Example 4Cytotoxicity Test

(57) Material A in accordance with the invention, in the powder form, was sterilized by gamma rays, at a dose of 25 KGy, and then subjected to an indirect cytotoxicity test with mesenchymal stem cells, isolated from human bone marrow stroma (HBMSCs).

(58) A culture medium solution was brought together with the material (in a proportion of 100 mg material/ml of medium) for 24 h. After 24 h, a first sample of 100 ml of this solution was withdrawn, supplemented with 10% v/v of fetal calf serum and tested on an HBMSC culture for 24 h (extract (1)).

(59) At the same time, immediately after withdrawal of the first sample, an equivalent volume of fresh medium was added to the solution in order to keep the 100 mg of material/ml of medium ratio constant. After an additional 24 h, a second sample of 100 ml of this solution was withdrawn, supplemented with 10% v/v of fetal calf serum and tested on an HBMSC culture for 24 h (extract (2)).

(60) At the same time, immediately after the withdrawal of a second sample, an equivalent volume of fresh medium was added in order to keep the 100 mg of material/ml of medium ratio constant. After an additional 24 h, a third sample of 100 ml of this solution was withdrawn, supplemented with 10% v/v of fetal calf serum and tested on an HBMSC culture for 24 h (extract (3)).

(61) For each of the extracts, the cell viability and the metabolic activity of the cells were evaluated after culturing for 24 h, respectively using the test with neutral red (NR) and the test with 3-(4,5-dimethylthiazol-2-yl)-2,5-diphenyltetrazolium bromide (MTT) (Parish et al., 1983, Journal of Immunological Methods, 58, 225-37).

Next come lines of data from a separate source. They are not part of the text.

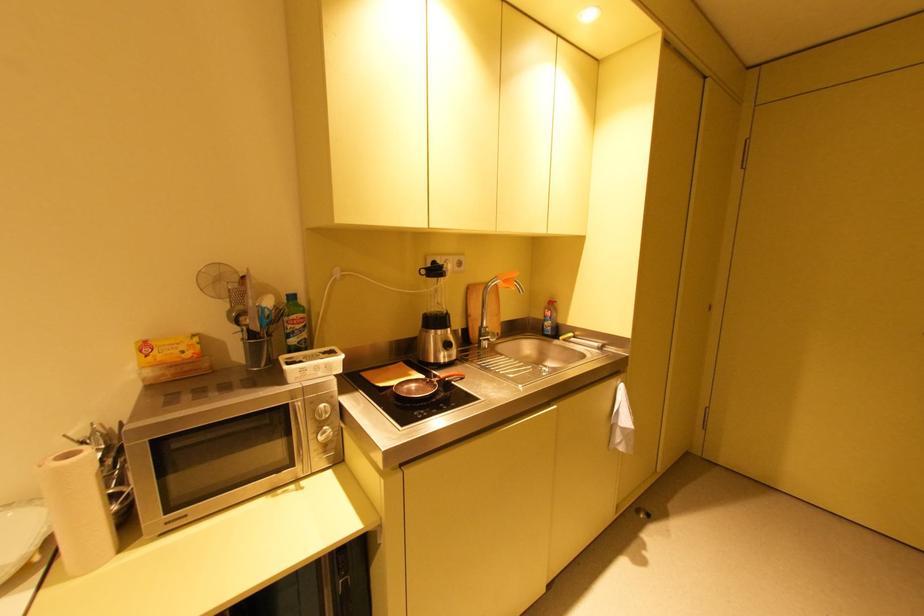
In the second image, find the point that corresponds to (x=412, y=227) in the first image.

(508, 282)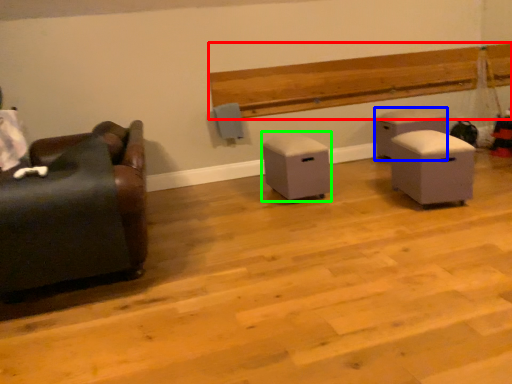
Question: Which is nearer to the hardwood (highlighted by a red box)? furniture (highlighted by a blue box) or furniture (highlighted by a green box).

Choices:
 (A) furniture
 (B) furniture

Answer: (A)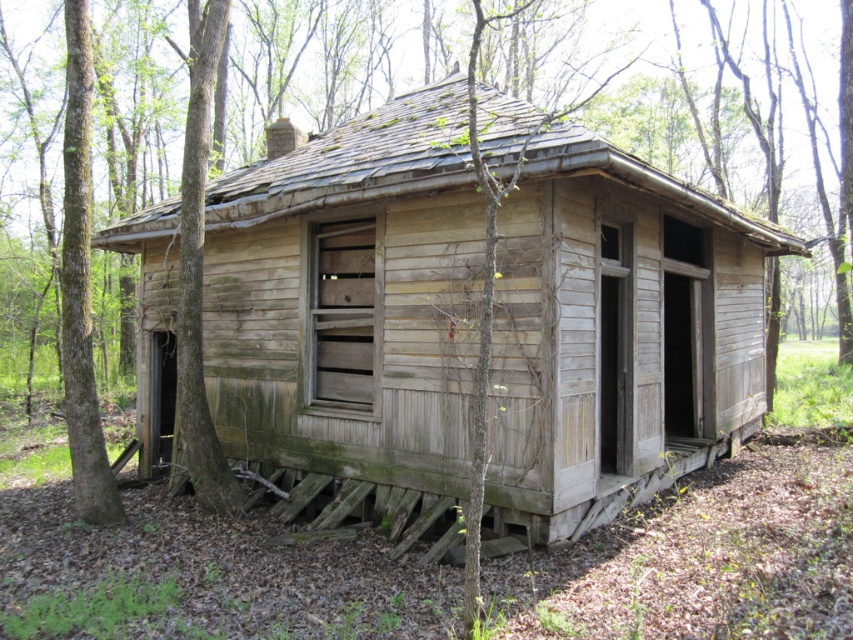
Which is behind, point (389, 408) or point (94, 461)?

Point (94, 461)

Which is in front, point (695, 244) or point (84, 189)?

Positioned in front is point (84, 189).

The image size is (853, 640). What do you see at coordinates (350, 307) in the screenshot? I see `weathered wood cabin at center` at bounding box center [350, 307].

Where is `weathered wood cabin at center`? The image size is (853, 640). weathered wood cabin at center is located at coordinates (x=350, y=307).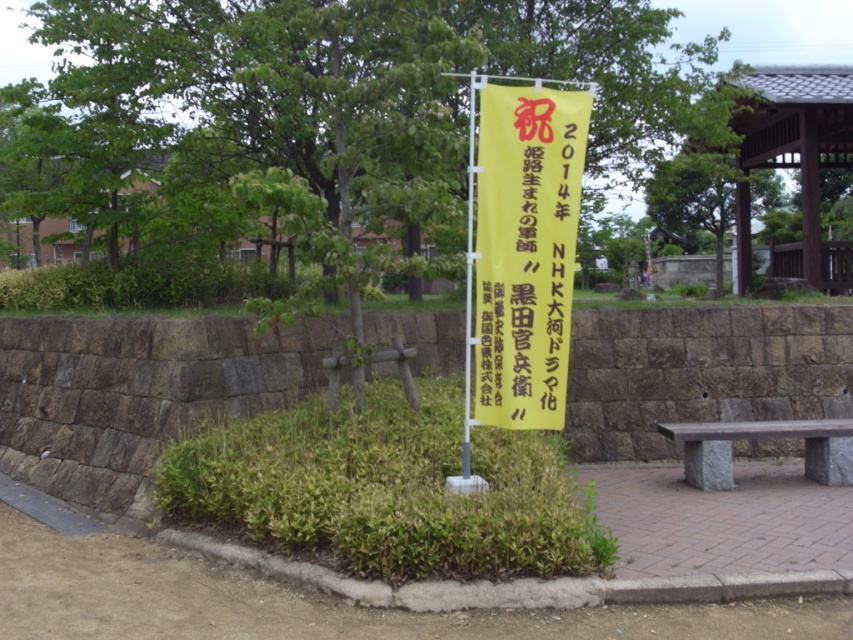
Between green leafy tree at center and wooden bench at right, which one is positioned higher?

green leafy tree at center

Is green leafy tree at center smaller than wooden bench at right?

Incorrect, green leafy tree at center is not smaller in size than wooden bench at right.

Measure the distance between green leafy tree at center and camera.

green leafy tree at center is 21.77 feet from camera.

You are a GUI agent. You are given a task and a screenshot of the screen. Output one action in this format:
    pyautogui.click(x=<x>, y=<y>)
    Task: Click on the green leafy tree at center
    The width and height of the screenshot is (853, 640).
    Given the screenshot: What is the action you would take?
    pyautogui.click(x=363, y=83)

Between point (524, 116) and point (781, 433), which one is positioned in front?

Point (524, 116)

Between point (567, 321) and point (822, 456), which one is positioned in front?

Point (567, 321) is more forward.

I want to click on yellow paper banner at center, so click(x=525, y=252).

Consider the image. Is green leafy tree at center below yellow paper banner at center?

Incorrect, green leafy tree at center is not positioned below yellow paper banner at center.

Who is more distant from viewer, (408, 45) or (483, 205)?

The point (408, 45) is more distant.

Where is `green leafy tree at center`? green leafy tree at center is located at coordinates (363, 83).

Image resolution: width=853 pixels, height=640 pixels. I want to click on green leafy tree at center, so click(363, 83).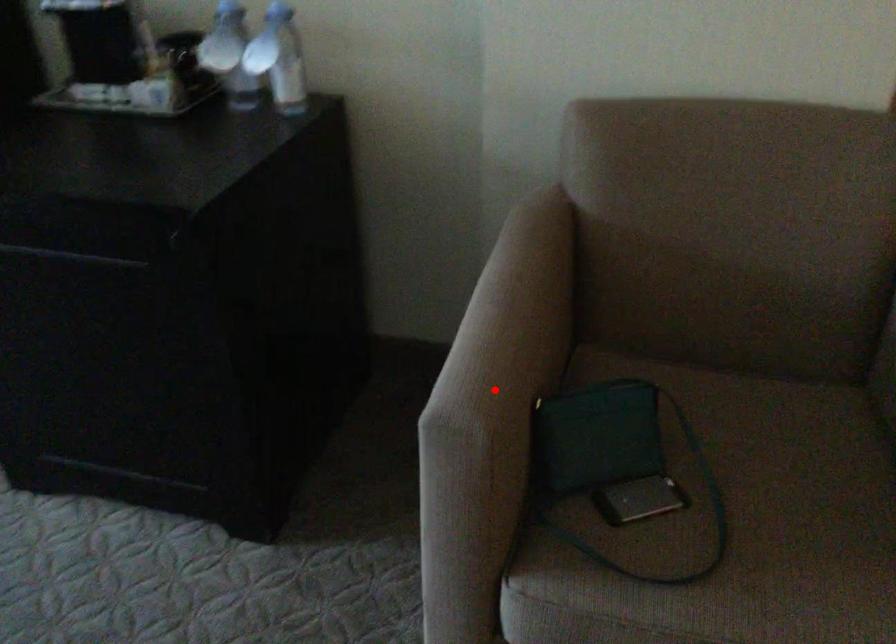
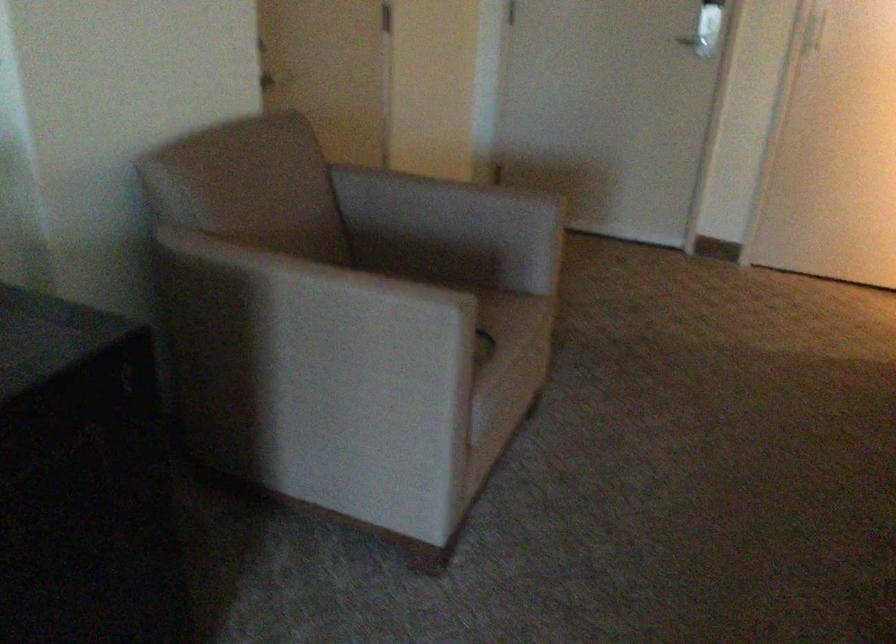
Where in the second image is the point corresponding to the highlighted location from the first image?

(435, 289)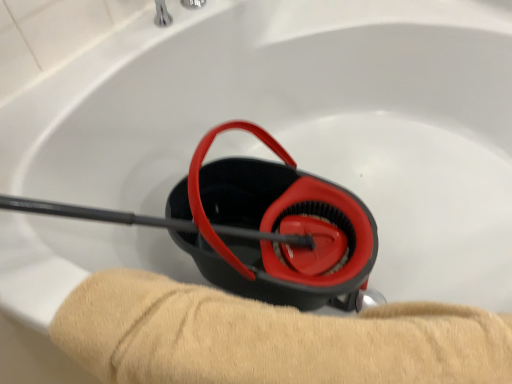
Question: Relative to silver metallic faucet at upper center, is soft beige towel at lower center in front or behind?

Choices:
 (A) front
 (B) behind

Answer: (A)

Question: Does point (362, 345) appear closer or farther from the camera than point (199, 1)?

Choices:
 (A) closer
 (B) farther

Answer: (A)

Question: Considering the relative positions of soft beige towel at lower center and silver metallic faucet at upper center in the image provided, is soft beige towel at lower center to the left or to the right of silver metallic faucet at upper center?

Choices:
 (A) left
 (B) right

Answer: (B)

Question: Would you say silver metallic faucet at upper center is to the left or to the right of soft beige towel at lower center in the picture?

Choices:
 (A) left
 (B) right

Answer: (A)

Question: Considering the positions of point (181, 1) and point (289, 357), is point (181, 1) closer or farther from the camera than point (289, 357)?

Choices:
 (A) closer
 (B) farther

Answer: (B)

Question: Based on their sizes in the image, would you say silver metallic faucet at upper center is bigger or smaller than soft beige towel at lower center?

Choices:
 (A) small
 (B) big

Answer: (A)

Question: Is silver metallic faucet at upper center situated inside soft beige towel at lower center or outside?

Choices:
 (A) outside
 (B) inside

Answer: (A)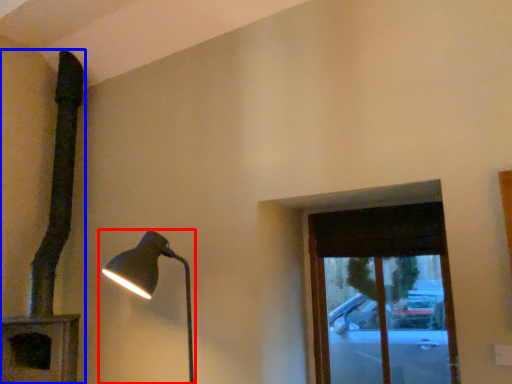
Question: Among these objects, which one is nearest to the camera, lamp (highlighted by a red box) or lamp (highlighted by a blue box)?

Choices:
 (A) lamp
 (B) lamp

Answer: (A)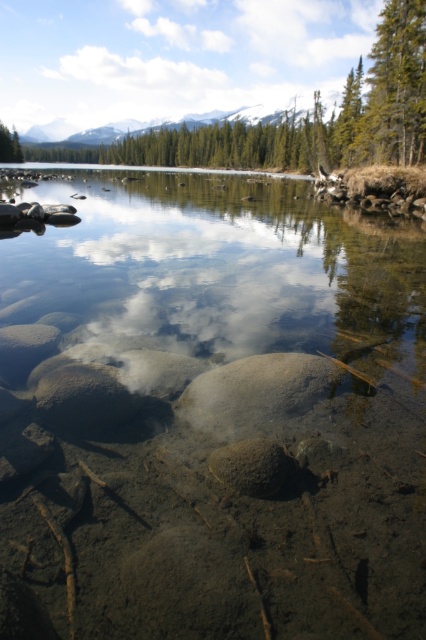
Which is in front, point (160, 273) or point (394, 67)?

Point (160, 273) is in front.

The image size is (426, 640). What do you see at coordinates (218, 268) in the screenshot?
I see `clear water at center` at bounding box center [218, 268].

Identify the location of clear water at center. This screenshot has width=426, height=640. (218, 268).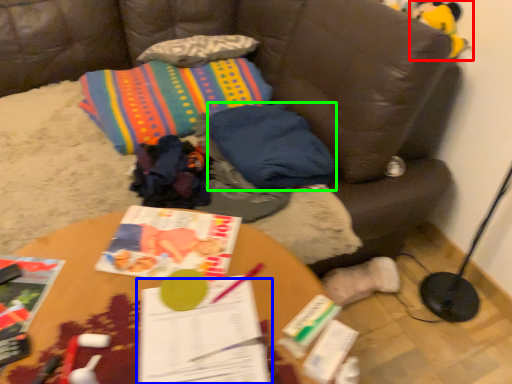
Question: Estimate the real-world distances between objects in this image. Which object is farther from toy (highlighted by a red box), book (highlighted by a blue box) or pillow (highlighted by a green box)?

Choices:
 (A) book
 (B) pillow

Answer: (A)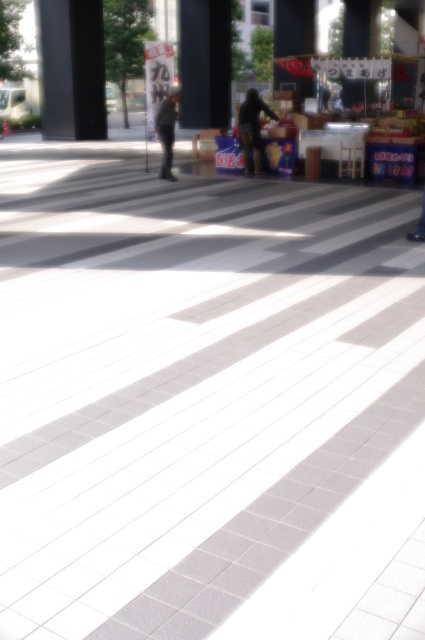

(62) In accordance with the standard AFNOR 6NFEN30993, it was considered for this experiment that a product is regarded as cytotoxic when the percentage of mortality is greater than 25% (that is to say that the cell viability is less than 75%).

(63) The results obtained are shown in FIG. 9.

(64) They demonstrate that the cells are viable and active whatever the extract used. A significant difference is observed relating to the cell viability (NR) between the first extract and the following two. The degree of cell viability of the first extract, although lower, remains very high, greater than 95%. The living cells are in addition active, no significant variation being revealed by the test with MTT.

(65) These cell tests demonstrate the noncytotoxicity of Material A in accordance with the invention.

Example 5Preparation of a Vitreous Material in Accordance with the Invention

(66) The glass in accordance with the invention, called Material C, is prepared, which material has the following composition:
{[(Ca.sup.2+).sub.0.84(Na.sup.+).sub.0.33].sub.2[(P.sub.2O.sub.7.sup.4).sub.0.80(PO.sub.4.sup.3).sub.0.27]}.0.43H.sub.2O.

(67) This material is prepared according to the process described in Example 1 above for the preparation of Material A, except that the pyrophosphate precursor used is Na.sub.2P.sub.2O.sub.7.

(68) This material is subjected to analysis by scanning electron microscopy, as described in Example 2 above. The photograph obtained is shown in FIG. 10. A morphology typical of a glass is observed therein.

(69) An analysis by X-ray diffraction, carried out in accordance with the conditions described in Example 2 above, confirms this observation. The diffractogram obtained, presented in FIG. 11, indeed shows a diffuse halo characteristic of a vitreous material.